Why we're decent to these vermin at all amazes me, until I remember that I also am decent to them. I think the reason is that originally we set out to be good sportsmen and are ashamed of being forced into hatred. All the way down the line the German wounded received precisely the same treatment as our own men—and treatment that was just as prompt. At the Casualty Clearing Station, German officers sat at table with us and no difference was made. On the Red Cross train they were given beds in our carriage and our English sisters waited on them. I thought of how the German nurses treat our chaps, spitting into the food and the cups before they hand them to them. Every now and then you would see a wounded Canadian hop up the carriage and offer them cigarettes. They sat stiffly and insolently, with absurd yellow gloves on, looking as though every kindness shown was a national tribute to their superiority. There were so many of us that at night two had to lie on beds made for one. The Germans refused; they wanted a bed apiece. When they were told they would have to sit up if they would not share, they said they would sit up. Then the sister came along to investigate the disturbance. They eyed her with their obstinate pig-eyes, as though daring her to touch them. She told them that if they wanted to sit up all night they would have to do it in the corridor, as they prevented the bed above them from being pulled down. At the end of fifteen minutes they decided to share a bed as all of us had been doing, but they muttered and grumbled all night. There were a good many of us who wished for a Mills bomb and an open field in which to teach them manners. It seems to me that the German is incorrigible. He was born a boor and he can never respond to courtesy. Kindness and mercy are lost upon him; he accepts them as his right and becomes domineering. If any peacemaker thinks that Christian forbearance and magnanimity will make for a new brotherhood when peace terms are formulated, he is vastly mistaken. The German is a bully, and the only leadership that he acknowledges and the only righteousness to which he bows, is the leadership and the armed force of a bully stronger than himself. Sentimental leniency on the part of the Allies will only make him swell out his chest afresh.
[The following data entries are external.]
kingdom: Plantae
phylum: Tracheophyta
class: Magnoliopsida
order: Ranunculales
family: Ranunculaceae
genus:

You may have seen the account of a booby-trap which the Huns left behind—a crucified kitten. They banked on the humanity of our chaps to release the little beast; but the moment the first nail was drawn it exploded a mine which killed our Tommies. In contrast to this is an incident which occurred the night before our attack on the Hindenburg Line. A hare, frightened by shell-fire, came panting through our gun-position. Some of the fellows gave chase, till at last one fell on it and caught it. It started to cry like a baby in a heartrending sort of way. We hadn't had very much meat, and the intention in catching it had been to put it in the pot; but there was no one who could face up to killing it—so it was petted and set free again in the wheat. Queer tender-heartedness on the part of men who next morning were going to kill their kind! Their concern when the little beast began to sob was conscience-stricken and ludicrous.